I wish he could know about all those things.  I wish he could know about how amazing my wife is and how miserable/happy/exhausted/elated my own kids make me.  I wish he could know what I made of my life.  It's not always the greatest, but I'm pretty proud of what I've accomplished, and I think he'd be damn proud of me.

This year might be harder for me than most years, because not only am I a father three times over, but a few weeks ago, my next door neighbor passed away.  He left behind his wife and two teenage boys.  I can imagine what they're going to go through tomorrow.  The first Father's Day without their father.  I can imagine it, because I've lived through it.  It sucks.  It really, really sucks.  And it never gets better, but it gets easier sometimes.  You keep yourself busy and you focus on the dads around you.  Grandfathers' or uncles or friends with new babies... BEING a dad is awesome.  Missing a dad is not.

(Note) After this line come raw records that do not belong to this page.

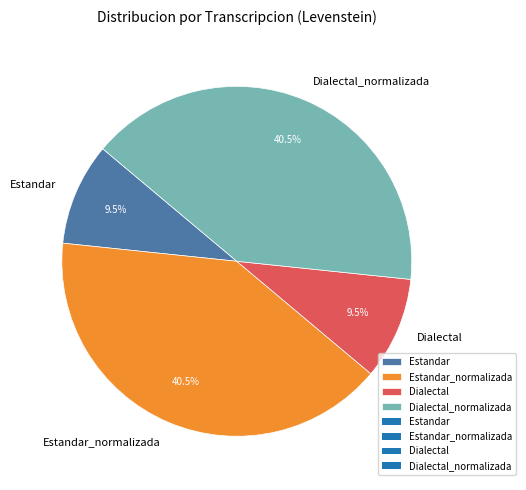

Between Dialectal and Estandar_normalizada, which is larger?

Estandar_normalizada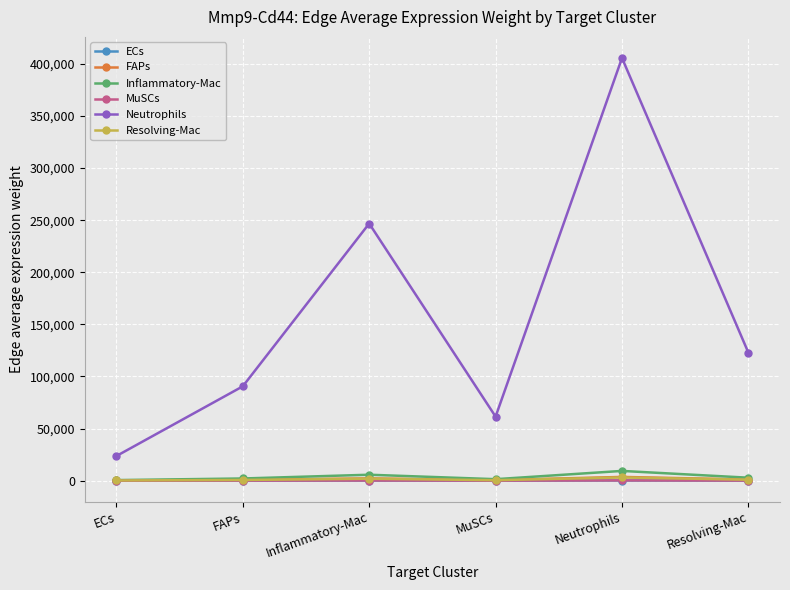

What is the difference between the maximum and minimum values in the FAPs series?

3378.2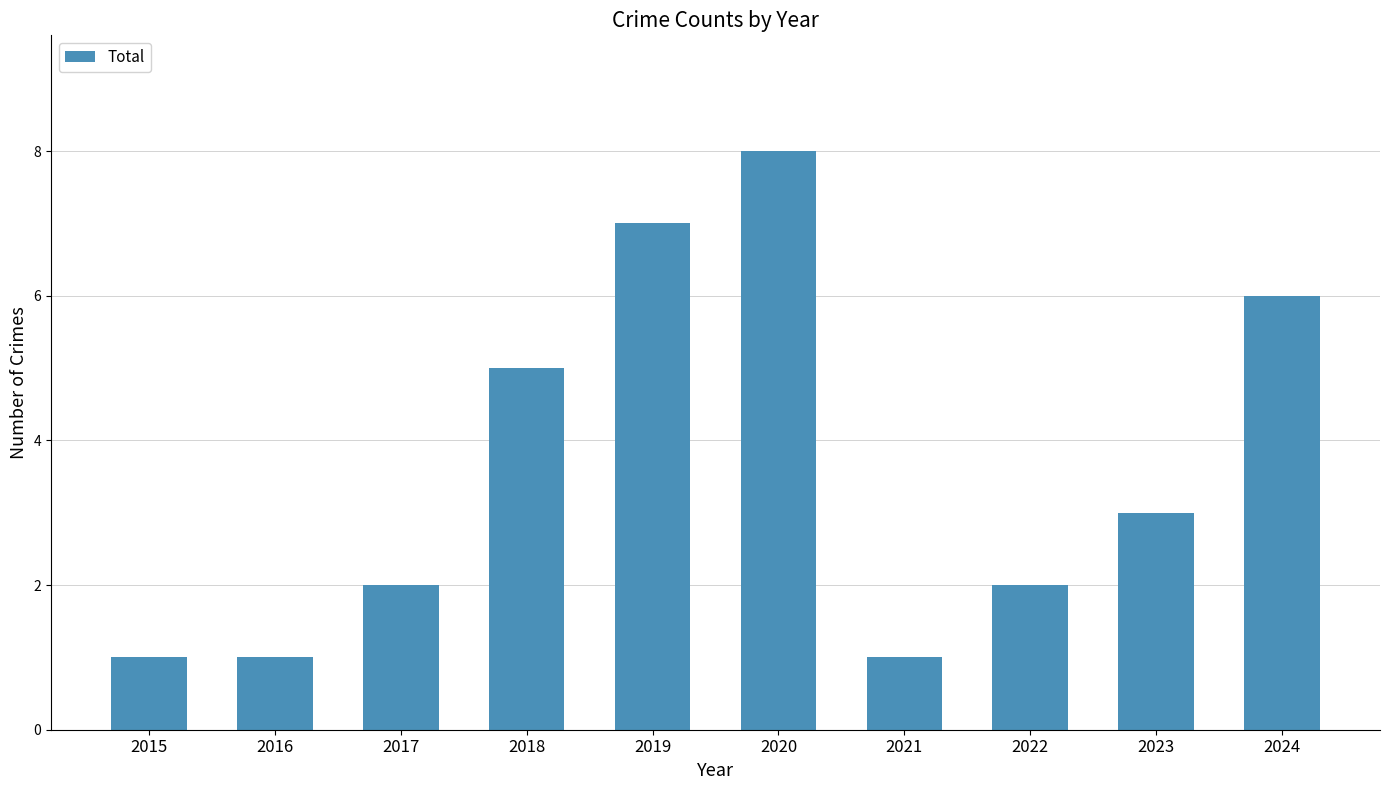

Count the values in the range 1 to 6.

8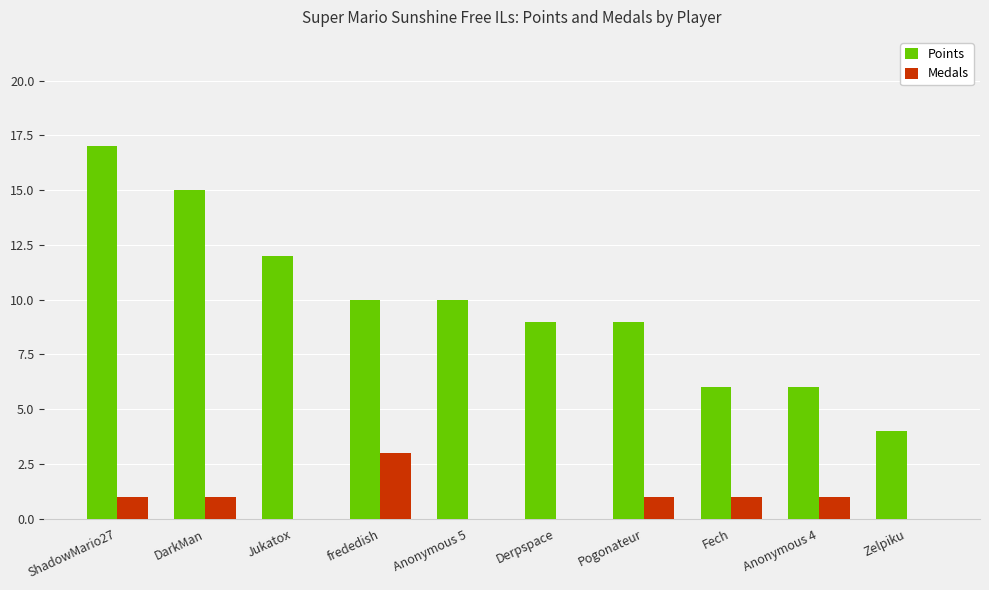

What is the sum of all Points values?

98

So, tomorrow, on Father's Day, you might be having a cookout or brunch or a steak dinner or doing something special with your dad.   Or, you might not be with your dad, but give him a call or Skype with him or text him.  Whatever you do, let him know that you love the heck out of him, 'cause some of us don't get to do that and really wish we had the opportunity that you do.  Don't just go through the paces this time.  Even if your dad pisses you off, 'cause dads can do that some times.  Love him anyway and let him know, in whatever way works for your relationship, that he's important to you.

And for those of you who are missing your dad this Father's Day or any other day... well... you're not alone.

Tuesday, October 12, 2010

Did You Miss Us?


Once again, I find myself apologizing for not updating this blog. This time it's been four months. Shameful, I know. There's lots of reasons for this. I put a lot of emphasis on putting up pictures and that takes a lot of time/effort. There are probably easier ways to do it than the way I do, but I haven't found something I like. The four months I've missed are a little intimidating, too. I've missed so much that I should fill you, dear reader, in on.

So, I've decided to just start right now. Forget the past and begin a new bloggity blog style and just write up what I want when I think of it. Maybe a sentence, maybe a picture thrown in there. Who knows!?

The Black family has been very busy lately. Erin has been working multiple jobs and we've had a revolving door of babysitters taking care of the kids. This past weekend we took part in a craft fair in Queens, selling Lyla Tov Monsters, sweaters and notecards. These all happen to be on sale at www.blacksrock.etsy.com as well.

I'll dedicate another post to talk about the Lyla Tov Monsters (see picture above), assuming I get into the swing of this blogging thing...

Yesterday, I took a day off from work to hang out with the kids and we went to the Queens County Farm Museum to pick some pumpkins. The weather has been fantastic! It was a great morning with the successful acquisition of three pumpkins and looking at lots of animals. Lyla painted her pumpkin soon after we got home, but Quinn prefers its natural state at the moment. We'll carve the third one closer to Halloween.

That's it for now. Let's see if I can post before another four months pass us by...

Saturday, June 12, 2010

Quinn Turns Two!


Quinn hit his second year with style throwing our first ever backyard bash. His friends all had a great time playing in the sandbox, drinking juice boxes and riding around in plastic vehicles. Pics of the festivities are up in his birthday image gallery.

He even got to show off a little of his walking, though he seemed to still prefer the crawl.